## Tasks
A - In the OpenSearch model deployment passage, what should model_task_type be set to for cross-encoder models?
B - Please carry on the OpenSearch model deployment passage, writing on from its final sentence.

## Passage
****

For descriptions of Register API parameters, see Register a model. The model_task_type corresponds to the model type. For text embedding models, set this parameter to TEXT_EMBEDDING. For sparse encoding models, set this parameter to SPARSE_ENCODING or SPARSE_TOKENIZE. For cross-encoder models, set this parameter to TEXT_SIMILARITY. For question answering models, set this parameter to QUESTION_ANSWERING.

OpenSearch returns the task ID of the register operation:

{
  "task_id": "cVeMb4kBJ1eYAeTMFFgj",
  "status": "CREATED"
}

To check the status of the operation, provide the task ID to the Get task:

GET /_plugins/_ml/tasks/cVeMb4kBJ1eYAeTMFFgj

When the operation is complete, the state changes to COMPLETED:

{
  "model_id": "cleMb4kBJ1eYAeTMFFg4",
  "task_type": "REGISTER_MODEL",
  "function_name": "REMOTE",
  "state": "COMPLETED",
  "worker_node": [
    "XPcXLV7RQoi5m8NI_jEOVQ"
  ],
  "create_time": 1689793598499,
  "last_update_time": 1689793598530,
  "is_async": false
}

Take note of the returned model_id because you’ll need it to deploy the model.

Step 3: Deploy the model

The deploy operation reads the model’s chunks from the model index and then creates an instance of the model to load into memory. The bigger the model, the more chunks the model is split into and longer it takes for the model to load into memory.

To deploy the registered model, provide its model ID from step 3 in the following request:

POST /_plugins/_ml/models/cleMb4kBJ1eYAeTMFFg4/_deploy

The response contains the task ID that you can use to check the status of the deploy operation:

{
  "task_id": "vVePb4kBJ1eYAeTM7ljG",
  "status": "CREATED"
}

As in the previous step, check the status of the operation by calling the Tasks API:

GET /_plugins/_ml/tasks/vVePb4kBJ1eYAeTM7ljG

When the operation is complete, the state changes to COMPLETED:

{
  "model_id": "cleMb4kBJ1eYAeTMFFg4",
  "task_type": "DEPLOY_MODEL",
  "function_name": "REMOTE",
  "state": "COMPLETED",
  "worker_node": [
    "n-72khvBTBi3bnIIR8FTTw"
  ],
  "create_time": 1689793851077,
  "last_update_time": 1689793851101,
  "is_async": true
}

If a cluster or node is restarted, then you need to redeploy the model. To learn how to set up automatic redeployment, see Enable auto redeploy.

****

## Given information
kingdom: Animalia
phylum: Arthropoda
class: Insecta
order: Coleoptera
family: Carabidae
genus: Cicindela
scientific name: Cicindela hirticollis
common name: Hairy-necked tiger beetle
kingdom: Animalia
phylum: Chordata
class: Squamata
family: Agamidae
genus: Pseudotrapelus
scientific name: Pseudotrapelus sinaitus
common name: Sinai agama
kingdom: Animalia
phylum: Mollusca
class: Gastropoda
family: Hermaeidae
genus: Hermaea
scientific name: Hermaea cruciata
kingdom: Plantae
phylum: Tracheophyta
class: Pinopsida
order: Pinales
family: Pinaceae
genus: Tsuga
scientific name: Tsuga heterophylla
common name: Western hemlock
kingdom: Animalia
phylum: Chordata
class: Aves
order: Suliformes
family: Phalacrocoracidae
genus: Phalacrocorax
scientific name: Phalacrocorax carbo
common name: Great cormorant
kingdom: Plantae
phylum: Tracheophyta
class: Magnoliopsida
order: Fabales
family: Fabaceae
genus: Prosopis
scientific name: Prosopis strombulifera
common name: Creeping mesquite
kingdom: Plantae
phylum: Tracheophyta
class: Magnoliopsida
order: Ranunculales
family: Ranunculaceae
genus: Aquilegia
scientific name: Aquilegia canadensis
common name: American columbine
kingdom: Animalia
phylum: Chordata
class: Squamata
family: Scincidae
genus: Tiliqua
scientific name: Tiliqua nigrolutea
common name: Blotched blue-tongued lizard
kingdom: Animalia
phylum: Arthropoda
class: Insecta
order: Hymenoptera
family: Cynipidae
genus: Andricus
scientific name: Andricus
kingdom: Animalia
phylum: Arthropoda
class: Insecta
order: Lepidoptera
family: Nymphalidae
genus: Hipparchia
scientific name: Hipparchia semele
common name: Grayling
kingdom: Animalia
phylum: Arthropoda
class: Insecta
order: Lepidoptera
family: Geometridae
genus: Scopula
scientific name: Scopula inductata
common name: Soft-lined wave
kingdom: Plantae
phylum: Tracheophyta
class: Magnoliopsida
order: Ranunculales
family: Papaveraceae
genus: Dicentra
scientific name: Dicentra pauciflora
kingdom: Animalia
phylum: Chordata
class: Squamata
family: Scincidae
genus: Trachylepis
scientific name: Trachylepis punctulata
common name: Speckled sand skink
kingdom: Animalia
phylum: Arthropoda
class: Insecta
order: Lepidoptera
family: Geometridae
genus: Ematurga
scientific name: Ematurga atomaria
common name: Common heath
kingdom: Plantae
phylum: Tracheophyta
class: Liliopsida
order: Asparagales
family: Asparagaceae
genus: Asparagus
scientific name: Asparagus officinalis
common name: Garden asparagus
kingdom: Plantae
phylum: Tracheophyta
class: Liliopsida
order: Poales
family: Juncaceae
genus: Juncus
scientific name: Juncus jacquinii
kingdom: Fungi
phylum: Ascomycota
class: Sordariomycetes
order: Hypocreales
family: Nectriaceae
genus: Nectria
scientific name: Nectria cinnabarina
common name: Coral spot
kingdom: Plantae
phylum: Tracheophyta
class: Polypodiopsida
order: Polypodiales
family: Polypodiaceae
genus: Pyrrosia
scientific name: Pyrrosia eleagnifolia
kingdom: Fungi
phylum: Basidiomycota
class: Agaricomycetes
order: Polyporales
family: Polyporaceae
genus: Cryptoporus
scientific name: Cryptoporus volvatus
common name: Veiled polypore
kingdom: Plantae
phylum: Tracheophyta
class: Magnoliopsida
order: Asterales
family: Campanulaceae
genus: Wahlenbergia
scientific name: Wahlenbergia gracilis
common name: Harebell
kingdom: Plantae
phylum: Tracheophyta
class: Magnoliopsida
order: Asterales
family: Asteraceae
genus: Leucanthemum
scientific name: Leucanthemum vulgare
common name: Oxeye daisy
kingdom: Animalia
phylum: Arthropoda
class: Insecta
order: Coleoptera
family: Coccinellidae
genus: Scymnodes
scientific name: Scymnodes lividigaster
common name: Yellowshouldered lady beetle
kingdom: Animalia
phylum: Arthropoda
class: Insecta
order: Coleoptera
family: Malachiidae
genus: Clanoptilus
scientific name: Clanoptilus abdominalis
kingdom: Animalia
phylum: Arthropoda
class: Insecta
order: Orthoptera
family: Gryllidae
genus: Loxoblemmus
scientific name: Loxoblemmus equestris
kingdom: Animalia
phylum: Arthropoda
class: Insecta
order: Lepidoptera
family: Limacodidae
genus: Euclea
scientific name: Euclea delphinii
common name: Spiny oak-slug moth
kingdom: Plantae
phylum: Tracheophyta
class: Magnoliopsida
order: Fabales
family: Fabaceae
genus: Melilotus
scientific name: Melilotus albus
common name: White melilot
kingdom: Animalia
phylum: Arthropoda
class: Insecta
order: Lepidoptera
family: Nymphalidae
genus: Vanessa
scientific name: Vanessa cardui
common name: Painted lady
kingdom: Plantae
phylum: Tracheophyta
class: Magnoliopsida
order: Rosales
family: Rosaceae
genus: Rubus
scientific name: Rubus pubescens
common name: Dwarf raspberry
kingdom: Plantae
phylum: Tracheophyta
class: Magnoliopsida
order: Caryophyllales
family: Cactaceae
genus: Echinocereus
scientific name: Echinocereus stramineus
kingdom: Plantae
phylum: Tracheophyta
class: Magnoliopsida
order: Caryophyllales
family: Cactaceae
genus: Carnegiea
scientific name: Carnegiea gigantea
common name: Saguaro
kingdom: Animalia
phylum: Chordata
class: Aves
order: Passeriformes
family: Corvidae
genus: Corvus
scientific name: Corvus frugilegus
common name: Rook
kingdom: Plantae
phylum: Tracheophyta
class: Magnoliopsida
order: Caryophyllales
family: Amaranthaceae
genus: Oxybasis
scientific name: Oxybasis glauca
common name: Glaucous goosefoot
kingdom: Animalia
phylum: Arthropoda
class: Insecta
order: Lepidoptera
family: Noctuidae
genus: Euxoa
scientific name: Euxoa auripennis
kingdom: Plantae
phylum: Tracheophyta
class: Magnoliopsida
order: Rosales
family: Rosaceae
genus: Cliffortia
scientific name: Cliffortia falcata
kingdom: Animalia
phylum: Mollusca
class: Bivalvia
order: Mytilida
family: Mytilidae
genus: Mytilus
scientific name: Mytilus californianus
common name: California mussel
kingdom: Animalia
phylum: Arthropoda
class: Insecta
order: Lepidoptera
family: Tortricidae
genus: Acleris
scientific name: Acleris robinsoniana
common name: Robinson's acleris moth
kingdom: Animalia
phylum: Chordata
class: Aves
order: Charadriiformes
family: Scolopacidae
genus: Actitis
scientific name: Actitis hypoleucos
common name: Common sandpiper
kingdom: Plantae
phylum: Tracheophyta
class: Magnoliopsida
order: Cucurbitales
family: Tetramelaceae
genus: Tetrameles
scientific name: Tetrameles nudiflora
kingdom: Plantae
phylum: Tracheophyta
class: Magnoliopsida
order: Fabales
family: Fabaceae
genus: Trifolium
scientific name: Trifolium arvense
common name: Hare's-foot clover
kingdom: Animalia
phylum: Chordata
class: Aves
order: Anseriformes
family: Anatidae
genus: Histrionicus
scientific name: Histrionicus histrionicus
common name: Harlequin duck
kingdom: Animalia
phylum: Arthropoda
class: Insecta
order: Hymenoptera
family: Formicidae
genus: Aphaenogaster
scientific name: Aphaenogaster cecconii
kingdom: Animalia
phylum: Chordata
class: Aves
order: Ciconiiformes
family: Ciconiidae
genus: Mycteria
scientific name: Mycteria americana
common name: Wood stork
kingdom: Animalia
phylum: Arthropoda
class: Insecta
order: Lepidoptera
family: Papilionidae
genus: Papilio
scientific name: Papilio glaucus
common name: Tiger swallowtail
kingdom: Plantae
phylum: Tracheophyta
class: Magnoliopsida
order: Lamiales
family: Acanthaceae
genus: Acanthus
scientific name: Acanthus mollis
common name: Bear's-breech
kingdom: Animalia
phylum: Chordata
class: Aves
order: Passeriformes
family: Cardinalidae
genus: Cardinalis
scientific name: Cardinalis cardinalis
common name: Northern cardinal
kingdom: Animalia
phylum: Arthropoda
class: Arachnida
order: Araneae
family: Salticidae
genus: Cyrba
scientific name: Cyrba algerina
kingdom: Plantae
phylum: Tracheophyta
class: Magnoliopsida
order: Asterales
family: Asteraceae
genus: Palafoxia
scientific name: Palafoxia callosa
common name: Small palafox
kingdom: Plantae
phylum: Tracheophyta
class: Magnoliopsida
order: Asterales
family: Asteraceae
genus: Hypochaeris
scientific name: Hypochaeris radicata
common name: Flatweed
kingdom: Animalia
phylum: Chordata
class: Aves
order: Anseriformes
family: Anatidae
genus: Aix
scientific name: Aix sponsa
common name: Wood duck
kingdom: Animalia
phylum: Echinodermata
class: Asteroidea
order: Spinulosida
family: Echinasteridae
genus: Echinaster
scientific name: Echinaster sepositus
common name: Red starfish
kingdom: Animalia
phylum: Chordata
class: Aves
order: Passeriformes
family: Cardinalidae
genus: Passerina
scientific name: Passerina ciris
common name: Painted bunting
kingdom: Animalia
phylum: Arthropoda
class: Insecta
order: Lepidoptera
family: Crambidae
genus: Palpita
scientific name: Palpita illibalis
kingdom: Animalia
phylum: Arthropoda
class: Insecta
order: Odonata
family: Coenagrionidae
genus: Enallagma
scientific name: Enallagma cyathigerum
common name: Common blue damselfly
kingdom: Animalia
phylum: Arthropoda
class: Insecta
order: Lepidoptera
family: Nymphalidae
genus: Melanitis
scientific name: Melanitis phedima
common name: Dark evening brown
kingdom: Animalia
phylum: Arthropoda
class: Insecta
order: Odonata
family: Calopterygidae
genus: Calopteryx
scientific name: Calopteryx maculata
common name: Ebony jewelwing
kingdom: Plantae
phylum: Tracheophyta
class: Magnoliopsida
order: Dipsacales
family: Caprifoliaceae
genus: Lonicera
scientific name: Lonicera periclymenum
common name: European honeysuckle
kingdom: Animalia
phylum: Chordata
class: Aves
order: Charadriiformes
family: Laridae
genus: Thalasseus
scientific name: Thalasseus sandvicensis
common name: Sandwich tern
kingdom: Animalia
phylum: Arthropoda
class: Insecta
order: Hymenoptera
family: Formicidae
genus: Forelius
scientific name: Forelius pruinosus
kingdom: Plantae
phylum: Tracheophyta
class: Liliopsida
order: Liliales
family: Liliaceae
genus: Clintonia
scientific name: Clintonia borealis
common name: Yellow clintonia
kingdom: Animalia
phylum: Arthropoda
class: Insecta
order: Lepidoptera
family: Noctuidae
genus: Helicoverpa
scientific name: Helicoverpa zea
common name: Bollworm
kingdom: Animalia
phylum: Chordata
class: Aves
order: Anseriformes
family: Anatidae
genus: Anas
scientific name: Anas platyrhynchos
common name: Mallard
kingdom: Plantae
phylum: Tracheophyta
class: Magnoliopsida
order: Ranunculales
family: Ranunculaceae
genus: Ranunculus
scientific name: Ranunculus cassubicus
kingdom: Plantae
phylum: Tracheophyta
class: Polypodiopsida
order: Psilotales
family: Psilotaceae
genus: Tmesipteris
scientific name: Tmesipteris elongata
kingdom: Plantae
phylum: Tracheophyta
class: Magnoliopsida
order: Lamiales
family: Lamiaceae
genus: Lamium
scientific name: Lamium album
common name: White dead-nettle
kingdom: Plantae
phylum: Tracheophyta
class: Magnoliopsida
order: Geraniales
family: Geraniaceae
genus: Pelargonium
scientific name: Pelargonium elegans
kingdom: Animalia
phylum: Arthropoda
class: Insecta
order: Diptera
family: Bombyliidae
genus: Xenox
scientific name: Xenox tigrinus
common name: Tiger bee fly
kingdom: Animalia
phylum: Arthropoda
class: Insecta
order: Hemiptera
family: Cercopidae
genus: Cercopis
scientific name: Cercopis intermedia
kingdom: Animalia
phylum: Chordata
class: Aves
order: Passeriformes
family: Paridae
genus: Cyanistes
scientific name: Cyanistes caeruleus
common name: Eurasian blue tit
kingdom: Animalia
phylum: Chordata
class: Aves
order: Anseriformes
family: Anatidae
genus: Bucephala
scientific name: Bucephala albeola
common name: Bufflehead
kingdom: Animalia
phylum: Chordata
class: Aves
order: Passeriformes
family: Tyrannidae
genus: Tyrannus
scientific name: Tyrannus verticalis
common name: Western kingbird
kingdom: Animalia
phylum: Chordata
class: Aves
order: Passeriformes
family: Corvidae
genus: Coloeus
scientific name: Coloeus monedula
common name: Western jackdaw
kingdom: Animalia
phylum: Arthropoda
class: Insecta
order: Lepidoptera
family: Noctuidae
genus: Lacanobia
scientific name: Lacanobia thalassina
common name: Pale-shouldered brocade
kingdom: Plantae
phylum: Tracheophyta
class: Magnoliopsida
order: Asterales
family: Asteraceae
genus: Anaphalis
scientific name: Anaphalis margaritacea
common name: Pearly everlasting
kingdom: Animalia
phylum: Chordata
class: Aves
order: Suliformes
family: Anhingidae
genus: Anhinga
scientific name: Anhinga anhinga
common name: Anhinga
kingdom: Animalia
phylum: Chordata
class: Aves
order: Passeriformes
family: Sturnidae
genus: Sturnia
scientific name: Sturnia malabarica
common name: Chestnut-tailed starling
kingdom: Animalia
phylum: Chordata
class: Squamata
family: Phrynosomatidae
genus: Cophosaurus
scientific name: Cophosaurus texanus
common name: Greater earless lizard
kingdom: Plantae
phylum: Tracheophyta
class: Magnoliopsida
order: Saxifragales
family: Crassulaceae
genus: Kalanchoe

****

## Response list
A - TEXT_SIMILARITY

B -
Step 4 (Optional): Test the model

Use the Predict API to test the model.

For a text embedding model, send the following request:

POST /_plugins/_ml/_predict/text_embedding/cleMb4kBJ1eYAeTMFFg4
{
  "text_docs":[ "today is sunny"],
  "return_number": true,
  "target_response": ["sentence_embedding"]
}

The response contains text embeddings for the provided sentence:

{
  "inference_results" : [
    {
      "output" : [
        {
          "name" : "sentence_embedding",
          "data_type" : "FLOAT32",
          "shape" : [
            768
          ],
          "data" : [
            0.25517133,
            -0.28009856,
            0.48519906,
            ...
          ]
        }
      ]
    }
  ]
}

For a sparse encoding model, send the following request:

POST /_plugins/_ml/_predict/sparse_encoding/cleMb4kBJ1eYAeTMFFg4
{
  "text_docs":[ "today is sunny"]
}

The response contains the tokens and weights:

{
  "inference_results": [
    {
      "output": [
        {
          "name": "output",
          "dataAsMap": {
            "response": [
              {
                "saturday": 0.48336542,
                "week": 0.1034762,
                "mood": 0.09698499,
                "sunshine": 0.5738209,
                "bright": 0.1756877,
                ...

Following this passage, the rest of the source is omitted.